It’s called the End-of-Life Option Act. That sounds appealing — until you realize that one of the options on offer is killing.
Patients and doctors should have a full array of dignified end-of-life options. But there’s a reason, for two and a half millennia, doctors have taken the Hippocratic oath: “I will keep [the sick] from harm and injustice. I will neither give a deadly drug to anybody who asked for it, nor will I make a suggestion to this effect.”
Physicians devoted to their patients’ care should not be in the killing business.
Human life doesn’t need to be extended by every medical means possible. Doctors can help their patients to dignified, natural deaths. But killing their patients or helping them to kill themselves is a whole different ballgame — a horror that advocates of physician-assisted suicide seek to conceal behind euphemisms such as “death with dignity” and “aid in dying.”
Physician-assisted suicide violates the fundamental principles of medical care. It turns the tools of healing into lethal weapons. And it threatens to fundamentally distort the doctor-patient relationship because it reduces patients’ trust in doctors and doctors’ undivided commitment to the life and health of their patients.
No surprise, then, that virtually every professional medical association, including the American Medical Association, the American Nurses Association and the World Health Organization, opposes assisted suicide. The AMA states: “Physician-assisted suicide is fundamentally incompatible with the physician’s role as healer.” Paul McHugh of Johns Hopkins Hospital explains what happens when this boundary is crossed: “Once doctors agree to assist a person’s suicide, ultimately they find it difficult to reject anyone who seeks their services. The killing of patients by doctors spreads to encompass many treatable but mentally troubled individuals, as seen today in the Netherlands, Belgium and Switzerland.”
And it’s the weak and vulnerable and marginalized who will be most at risk in a culture in which assisted suicide is permitted.
The bill’s “safeguards” against abuse are grossly inadequate. No amount of “safeguards” — waiting periods, second opinions or otherwise — can prevent family members from pressuring patients into taking their own lives. And the bill allows patients to be sent home with a lethal dosage and absolutely no protection against emotional or physical coercion that may be waiting at the doorstep.

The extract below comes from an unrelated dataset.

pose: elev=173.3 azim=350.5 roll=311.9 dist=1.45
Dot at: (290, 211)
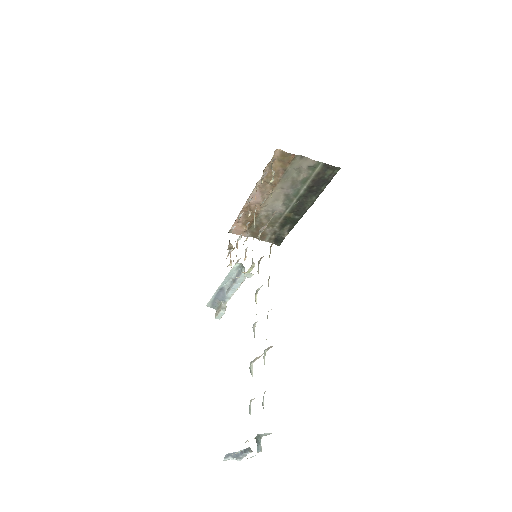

We’ve known this for a long time. Back in the 1990s, the New York Department of Health established a task force to study physician-assisted suicide. It concluded that the practice “will pose the greatest risks to those who are poor, elderly, members of a minority group, or without access to good medical care…. The clinical safeguards that have been proposed to prevent abuse and errors would not be realized in many cases.”
The European experience bears this out. In 2013, the High Court of Ireland noted that: “The incidence of legally assisted death without explicit request in the Netherlands, Belgium and Switzerland is strikingly high.”

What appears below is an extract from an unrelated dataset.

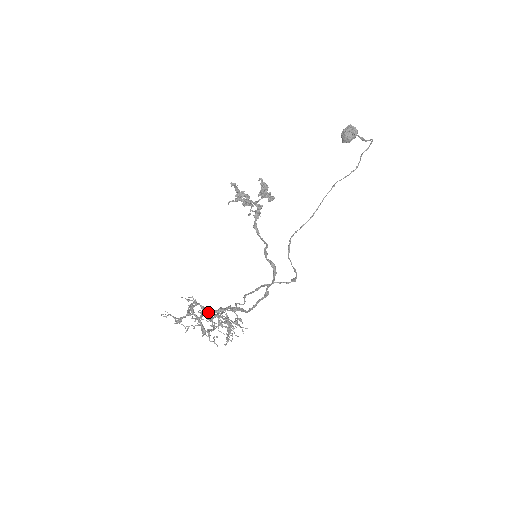
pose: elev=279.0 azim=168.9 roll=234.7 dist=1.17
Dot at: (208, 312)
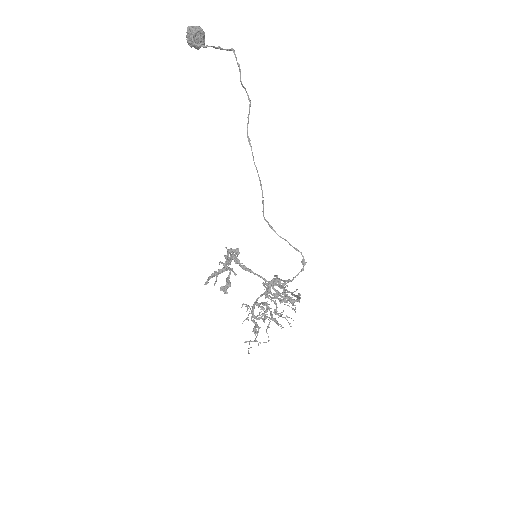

A Netherlands commission argued in 2013 that as many as 650 infants per year should be eligible for euthanasia on the basis of the children’s “poor prognosis and very poor expected quality of life.” The U.N. Human Rights Committee formally condemned this: “The Committee is gravely concerned at reports that newborn handicapped infants have had their lives ended by medical personnel.”
Perversely, the End-of-Life Option Act would not only put vulnerable Maryland lives at risk, but it also would, over time, leave all Maryland residents with fewer end-of-life options.
The “option” of physician-assisted suicide provides perverse incentives for insurance providers — public and private. It offers a quick way to cut costs in a world of increasingly scarce health care resources.
Thus, you get arguments like this: “If you’re demented, you’re wasting people’s lives — your family’s lives — and you’re wasting the resources of the National Health Service.” So says Baroness Mary Warnock, a leading “ethicist” in the United Kingdom, who went on to suggest that such people have a “duty to die.” A study of Dutch hospitals found that more requests for euthanasia came from families than from patients themselves. The investigator concluded that the families, doctors and nurses were all pressuring patients to request euthanasia.
As I said, the legal safeguards inevitably fail.
This debate over physician-assisted suicide distracts us from pursuing real health-care options at the end of life. Lawmakers should be considering how to expand choice and dignified options for patients, options such as palliative care, hospice care and pain management.
The End-of-Life Option Act advances a dignity-denying, final solution to end-of-life challenges.
Death comes for us all. And no one would be safe from this dangerous bill.